##### Извлечённый текст #####

В любом случае, принять ли или отвергнуть предложение Моммзена, очевидна логическая последовательность в оценке готского короля, поскольку она опирается на felicitas temporum и на факт отсутствия какого-либо ущерба для католиков, несмотря на расположение Теодериха к арианству. Согласно Анониму в вышеприведенных отрывках как Одоакр, так и Теодерих[466] оказываются, по меньшей мере, людьми доброй воли, несмотря на их приверженность Arriana secta. Однако не хватает законченного смысла, логичной связи в том, что касается Одоакра. В то время как отмеченная в отношении Теодериха bona voluntas in omnibus задает контекст для введения описания атмосферы мира, в течение тридцати лет отличавшей его царствование, в суждении, относящемся к Одоакру, бессвязно сближаются наличие bonae voluntatis и проявление favor в пользу Arriana secta перед тем, как ввести в повествование эпизод, заимствованный из Vita Severini. На мой взгляд, нельзя исключать, что здесь Аноним мог, вне зависимости от Евгиппия, использовать благосклонный к Одоакру источник из церковной среды[467]. Похоже, что прежде всего такое предположение подтверждается использованием глагола deponere, который, как уже отмечалось, встречается в валезианской компиляции целых два раза в связи с событиями 476 года. Таким образом, Одоакр, хотя и арианин и еретик, был для Анонима человеком доброй воли, и подразумеваемая библейская отсылка является весьма очевидной. Не зря Тамассия[468] посчитал неслучайной отсылку к Luc. II, 14[469]: «Это библейское и евангельское выражение написано неслучайно: людям доброй воли глас небесный обещал мир; и мир означает спасение, не отвергая даже еретиков. Такая снисходительность согласуется лишь с совершенно своеобразной концепцией тех времен, когда политически господствующий еретический элемент находился в непрерывных отношениях с большой православной массой. Католический святой, состоявший в дружеских отношениях с еретическим королем, представлял странное зрелище; но добрая воля еретика смягчает впечатление от рассказа». С другой стороны, Одоакр, как будет показано далее, проявил уважение и почтение также в отношении другого католика, епископа Епифания. Эннодий по этому поводу доходит до утверждения, что король «начал уважать выдающегося человека (т. е. Епифания) с таким почтением, что превзошел уважение, которое все его предшественники имели в отношении него»[470].

##### Исходный материал #####

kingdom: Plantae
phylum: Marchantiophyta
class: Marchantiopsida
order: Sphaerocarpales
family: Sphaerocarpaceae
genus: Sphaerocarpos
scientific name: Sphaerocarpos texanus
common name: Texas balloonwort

#####
##### Исходный материал #####

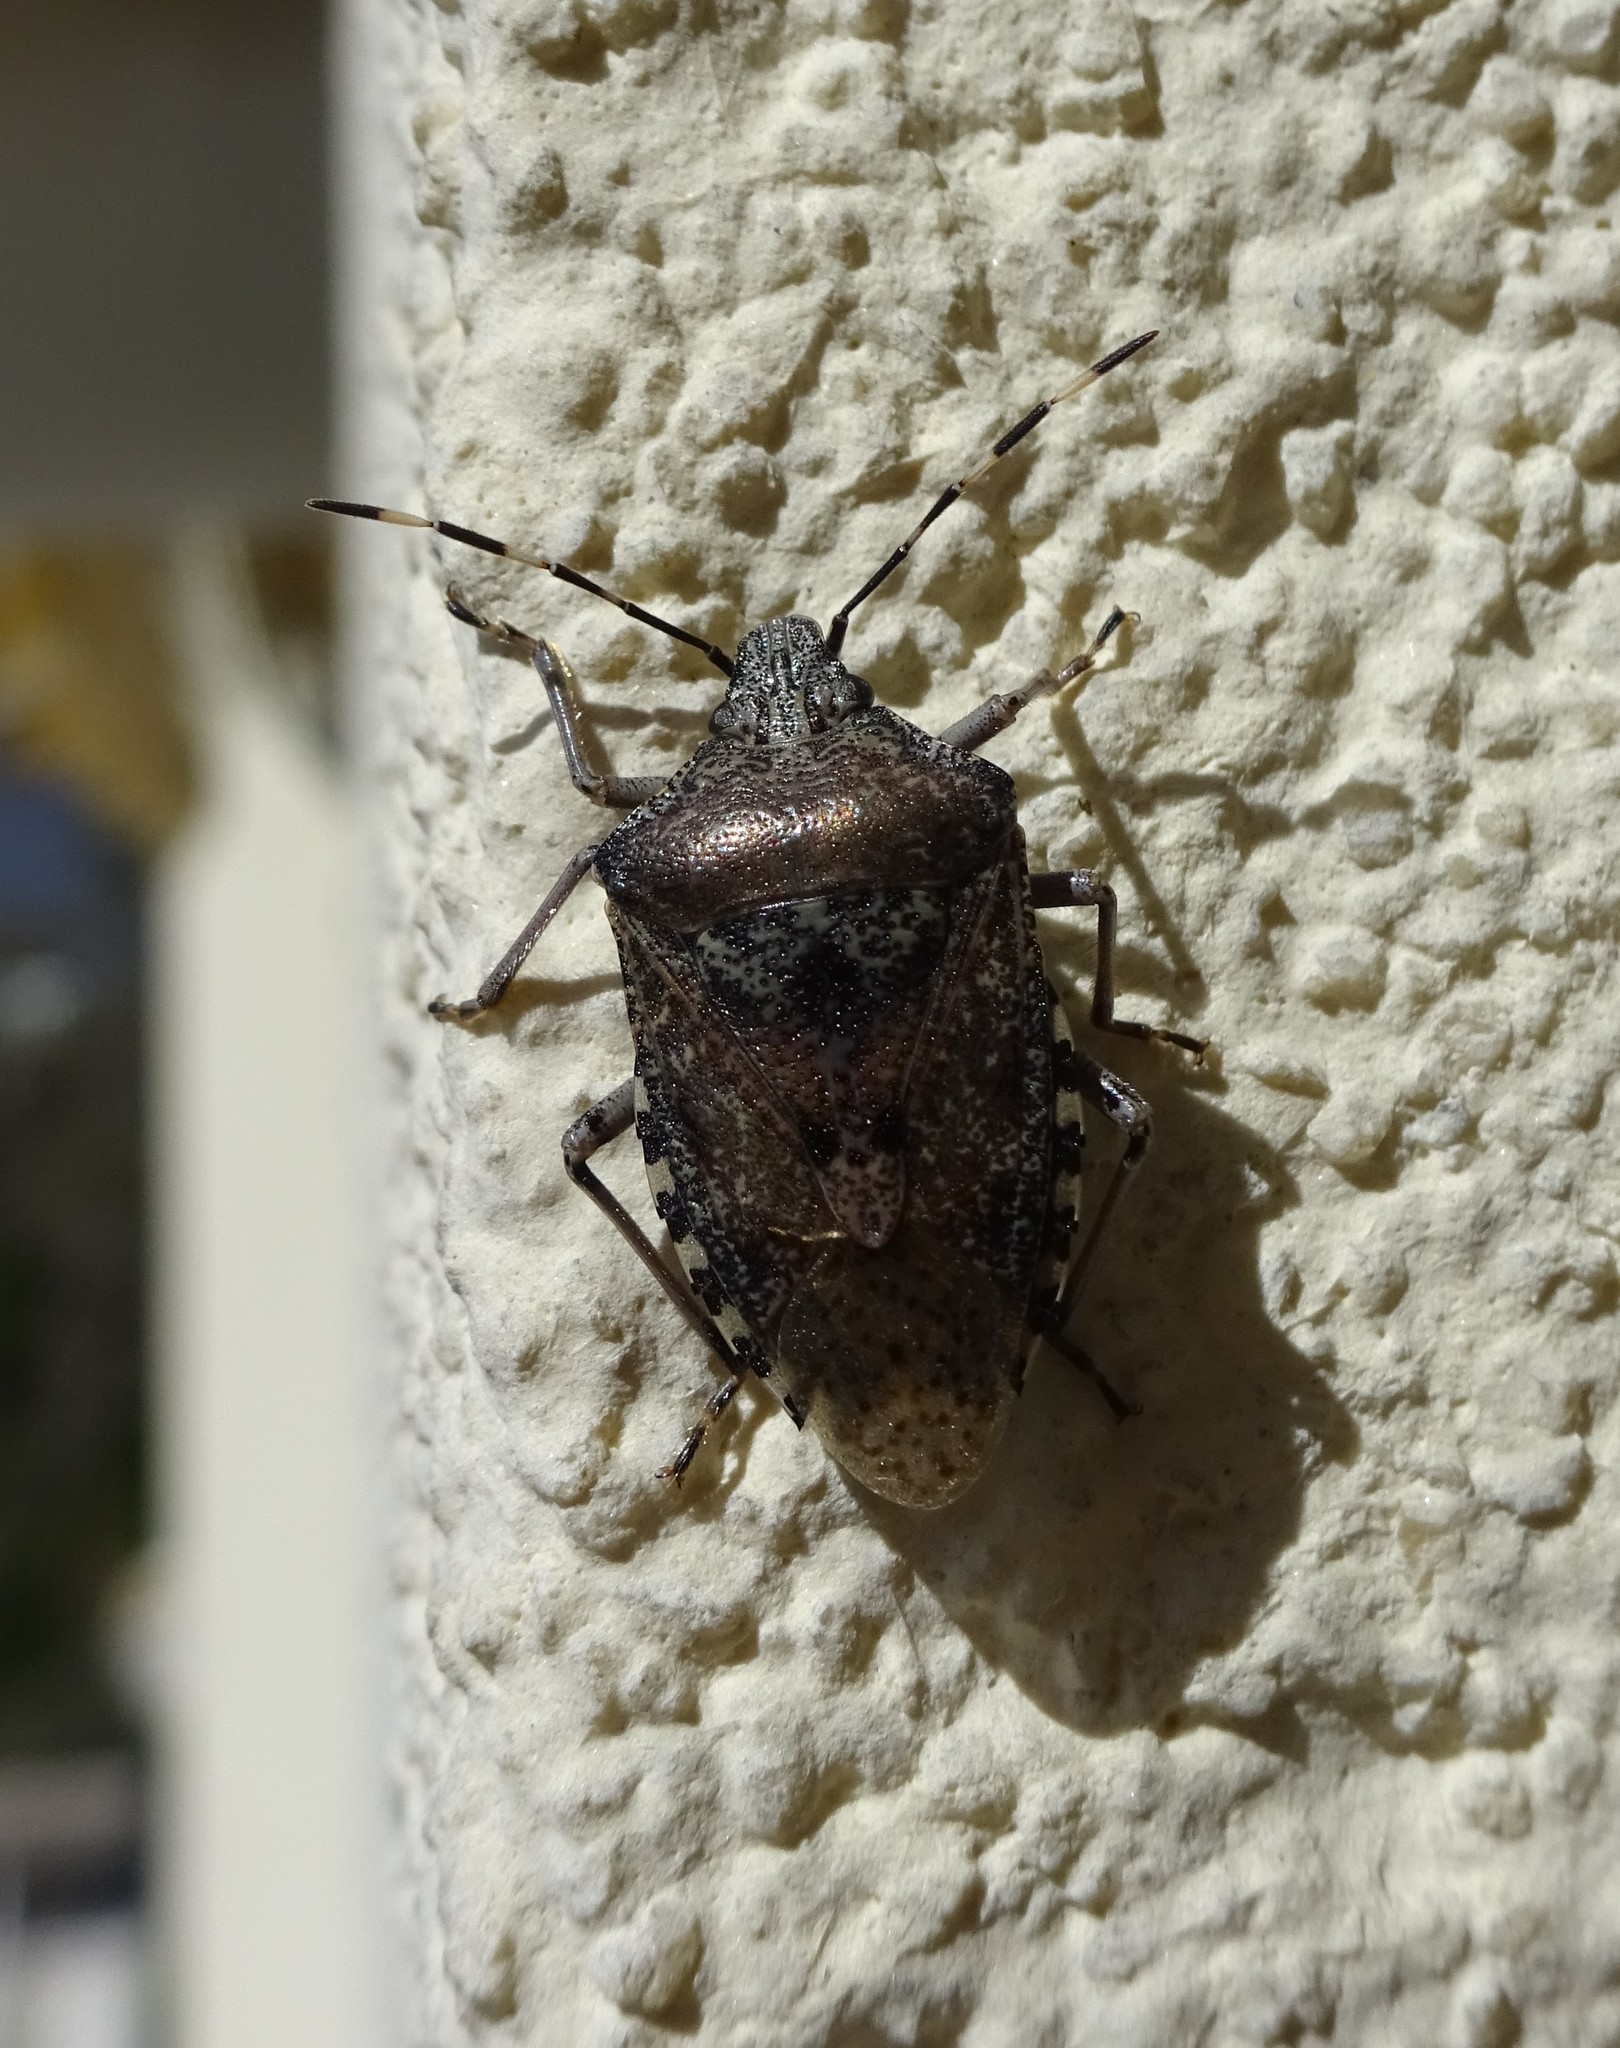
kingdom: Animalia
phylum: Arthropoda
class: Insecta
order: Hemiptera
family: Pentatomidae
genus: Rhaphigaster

#####
##### Исходный материал #####

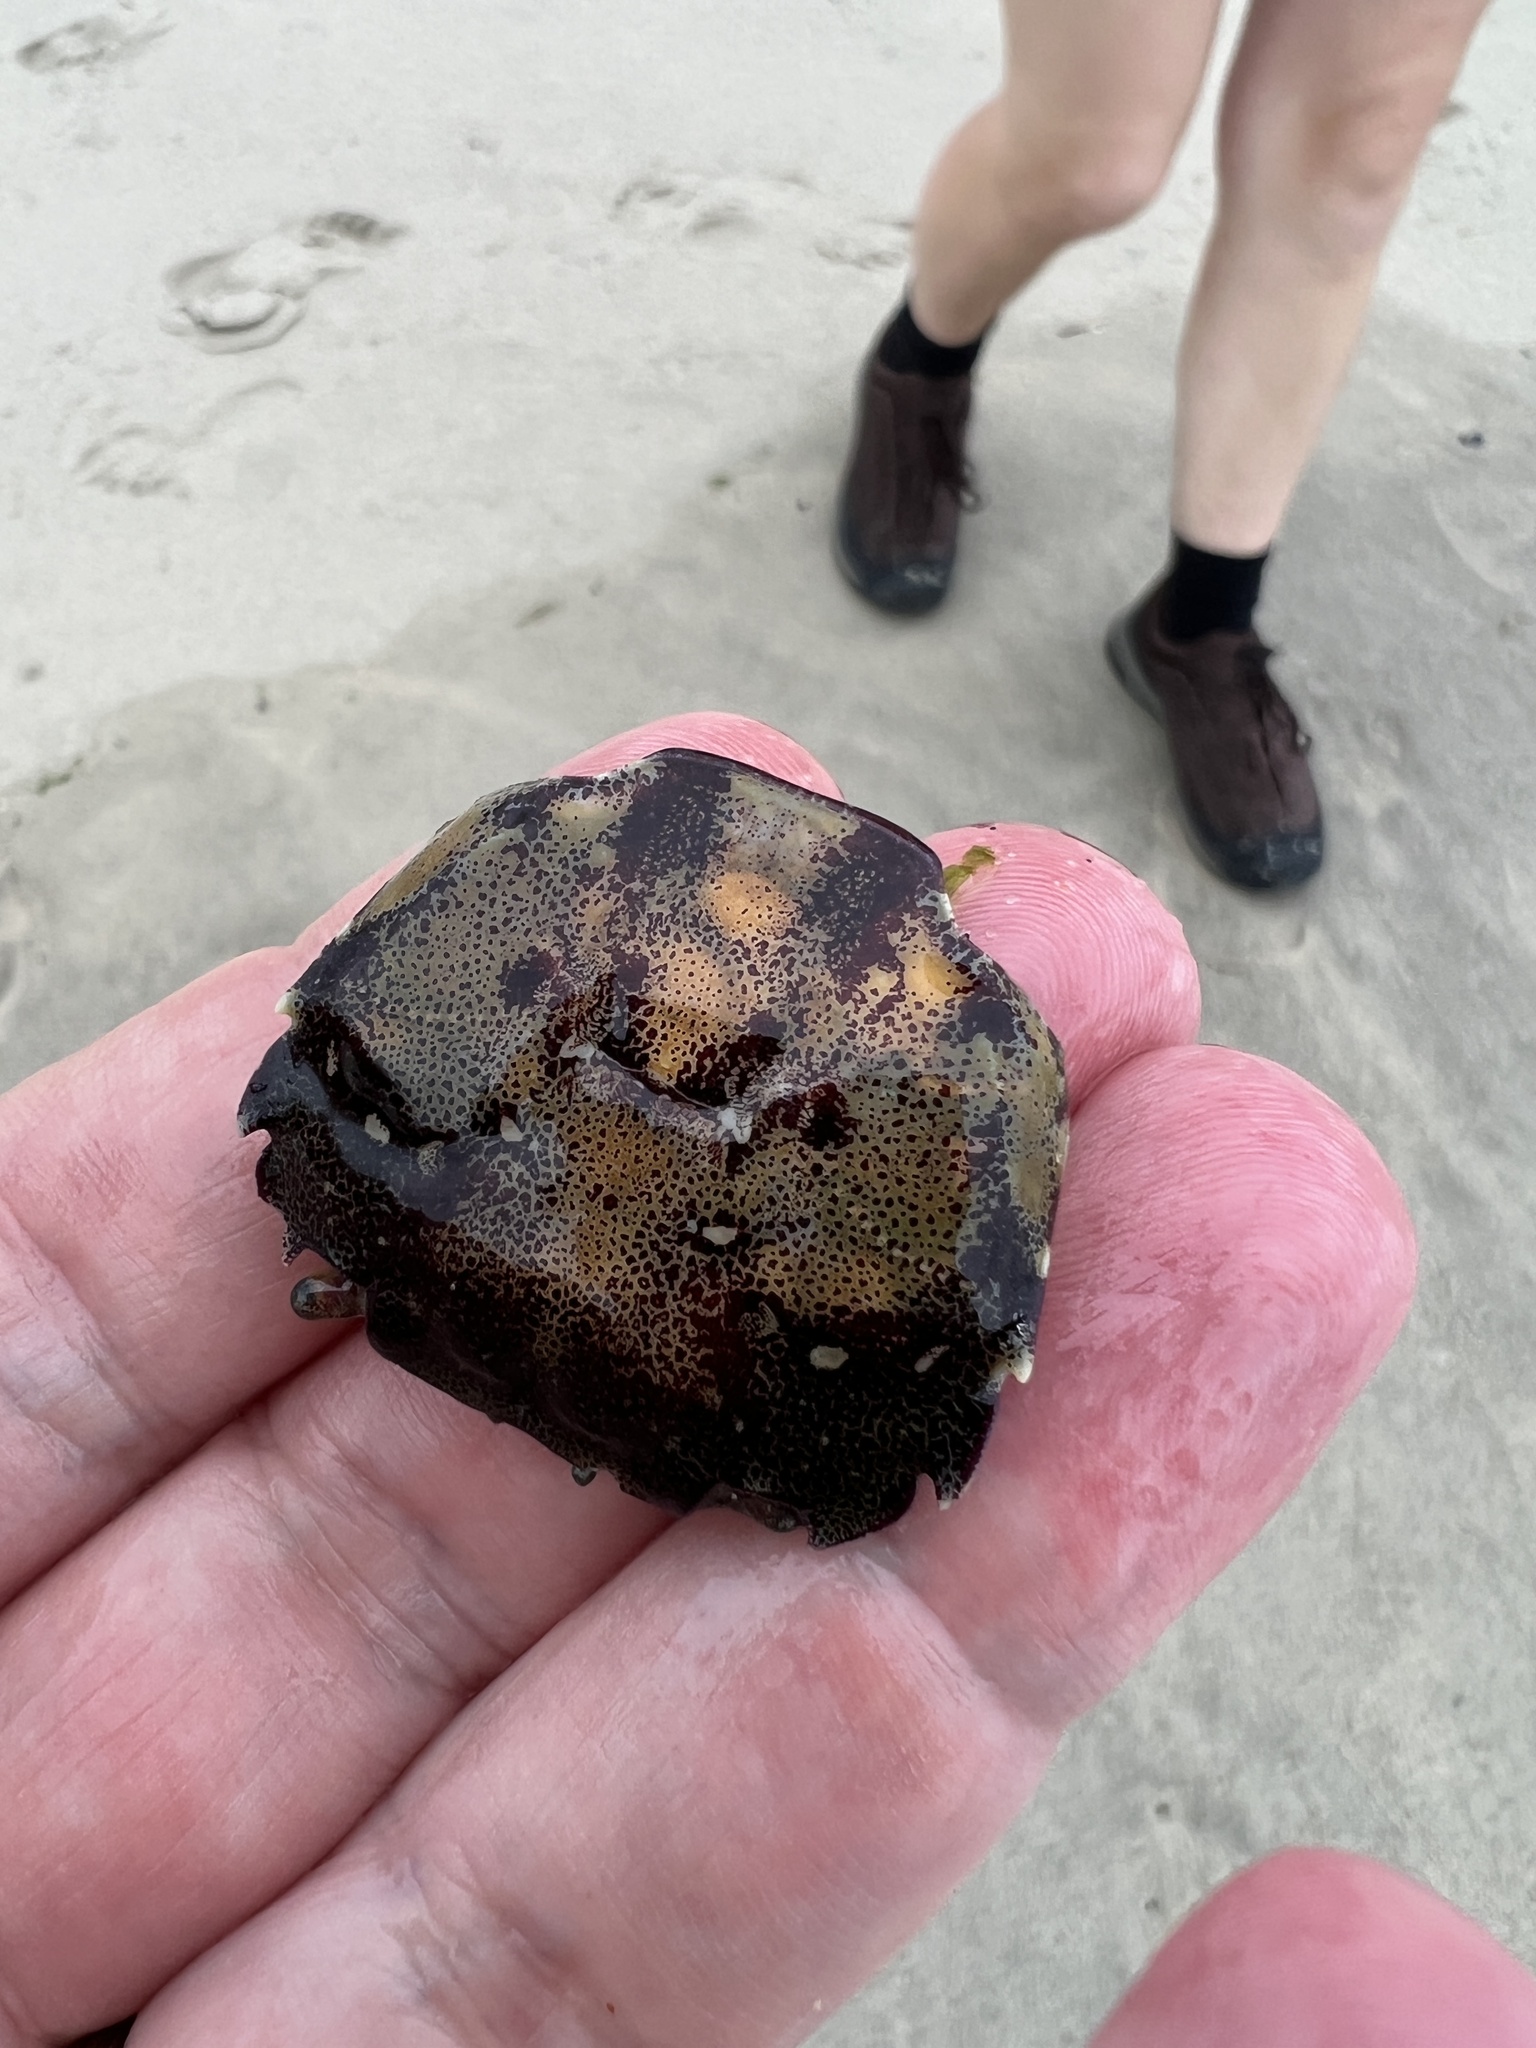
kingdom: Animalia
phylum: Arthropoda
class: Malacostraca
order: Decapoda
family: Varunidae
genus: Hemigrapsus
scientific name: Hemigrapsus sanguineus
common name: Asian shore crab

#####

Суть задания –
1) Ответьте на вопросы по тексту об Одоакре и Теодерихе.
(a) Сколько лет, по словам текста, длилась атмосфера мира в царствование Теодериха?
(b) Какой глагол, как сказано в тексте, встречается в валезианской компиляции два раза в связи с событиями 476 года?
(c) Какому епископу, согласно тексту, Одоакр тоже выказывал уважение и почтение?
2) Выведите без изменений строки записей: от строки с «kingdom: Plantae» до строки с «scientific name: Sphaerocarpos texanus» включительно.
Текст и записи между собой никак не связаны.

Ответы по заданиям –
1)
(a) Тридцать лет.
(b) Глагол deponere.
(c) Епископу Епифанию.

2)
kingdom: Plantae
phylum: Marchantiophyta
class: Marchantiopsida
order: Sphaerocarpales
family: Sphaerocarpaceae
genus: Sphaerocarpos
scientific name: Sphaerocarpos texanus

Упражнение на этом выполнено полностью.